É uma redução de 9% no custo do investimento, mas, para isso, a empresa precisa estar em dia com a Receita. Além disso, o projeto tem de passar por uma análise do ministério setorial - Minas e Energia, Transporte, Integração, Portos, entre outros -, que atestará se ele se enquadra ou não nos requisitos do programa. Só então o empreendedor se inscreve na Receita para ter acesso ao desconto tributário.

O problema começou em dezembro, quando, para cumprir uma recomendação do Tribunal de Contas da União (TCU), a Receita Federal baixou a Instrução Normativa (IN) 1.307, que obriga todos os ministérios que administram algum tipo de incentivo fiscal, como é o caso do Reidi, a apresentarem a Declaração de Benefícios Fiscais (DBF). A lei que cria o Reidi é de junho de 2007.

"Eles pedem detalhes como o tipo de cimento que está sendo usado", disse o presidente da Associação Brasileira de Infraestrutura e Indústrias de Base (Abdib), Paulo Godoy. "Não dá para imaginar um projeto como Belo Monte prestando informação com esse nível de detalhe, não tem nem como."

Solução. Diante desse quadro, o Ministério de Minas e Energia simplesmente parou de enquadrar novos projetos no Reidi a partir de março. A pasta informou que "em conjunto com os demais ministérios setoriais que aprovam projetos no Reidi, está dialogando com a Secretaria da Receita Federal do Ministério da Fazenda, sob a coordenação da Casa Civil, em busca de uma solução que atenda a todos."

Questionada, a Receita nega que tenha aumentado a exigência de informações. "A Receita, por meio da IN 1.307, de 2012, apenas incluiu a obrigatoriedade de os ministérios setoriais prestarem informação acerca de estimativas dos projetos de infraestrutura beneficiados, com vista a dar visibilidade e controle dos benefícios fiscais", respondeu o órgão. "Tal exigência já se dá em relação a outros benefícios fiscais de responsabilidade de outros ministérios e secretarias."
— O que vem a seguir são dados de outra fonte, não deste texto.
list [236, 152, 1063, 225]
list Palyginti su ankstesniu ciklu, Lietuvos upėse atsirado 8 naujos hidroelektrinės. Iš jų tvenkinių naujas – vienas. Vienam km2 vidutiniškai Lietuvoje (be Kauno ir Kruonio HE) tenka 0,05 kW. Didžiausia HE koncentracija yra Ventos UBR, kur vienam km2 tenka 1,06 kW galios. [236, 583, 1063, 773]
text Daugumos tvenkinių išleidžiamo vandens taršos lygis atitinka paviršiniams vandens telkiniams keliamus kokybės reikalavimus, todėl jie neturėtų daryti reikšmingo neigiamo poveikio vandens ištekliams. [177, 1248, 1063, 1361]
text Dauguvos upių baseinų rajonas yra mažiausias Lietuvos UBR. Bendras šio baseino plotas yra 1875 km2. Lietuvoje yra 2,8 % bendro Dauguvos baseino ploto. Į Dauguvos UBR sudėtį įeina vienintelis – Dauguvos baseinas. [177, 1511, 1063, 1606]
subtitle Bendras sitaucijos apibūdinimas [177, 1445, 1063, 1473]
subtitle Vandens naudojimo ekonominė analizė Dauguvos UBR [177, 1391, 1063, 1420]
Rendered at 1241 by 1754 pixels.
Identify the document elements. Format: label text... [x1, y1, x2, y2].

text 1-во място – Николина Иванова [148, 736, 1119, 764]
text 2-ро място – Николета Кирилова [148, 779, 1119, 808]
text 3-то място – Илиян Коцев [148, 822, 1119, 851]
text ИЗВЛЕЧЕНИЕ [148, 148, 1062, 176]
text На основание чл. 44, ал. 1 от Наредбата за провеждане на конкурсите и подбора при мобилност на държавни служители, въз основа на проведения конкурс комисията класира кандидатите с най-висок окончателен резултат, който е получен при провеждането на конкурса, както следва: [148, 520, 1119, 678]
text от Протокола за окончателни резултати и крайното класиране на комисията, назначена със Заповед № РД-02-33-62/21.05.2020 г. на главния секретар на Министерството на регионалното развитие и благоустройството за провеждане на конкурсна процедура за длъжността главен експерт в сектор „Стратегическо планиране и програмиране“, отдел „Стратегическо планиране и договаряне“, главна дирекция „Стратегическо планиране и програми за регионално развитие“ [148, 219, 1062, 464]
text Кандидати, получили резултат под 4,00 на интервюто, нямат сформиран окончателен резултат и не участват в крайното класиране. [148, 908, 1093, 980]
"Não estamos exatamente num período em que possamos nos dar ao luxo de criar dificuldades para os investimentos", disse Godoy. Ele disse ter levado o problema ao ministro da Fazenda, Guido Mantega. O chefe da equipe econômica teria comentado que é preciso encontrar uma solução o quanto antes. A questão foi encaminhada também à Casa Civil.

As dúvidas sobre o Reidi são particularmente negativas se for levado em consideração que o governo está prestes a iniciar uma temporada de leilões de concessões em infraestrutura. Todos os potenciais participantes contam com a possibilidade de usar o regime, e levam o programa em conta na hora de calcular seus lances no leilão. "Se não tiver uma solução até lá, será necessário elevar o valor dos investimentos em 9%", observou o presidente da Abdib. As consequências são tarifas mais elevadas. / L.A.O.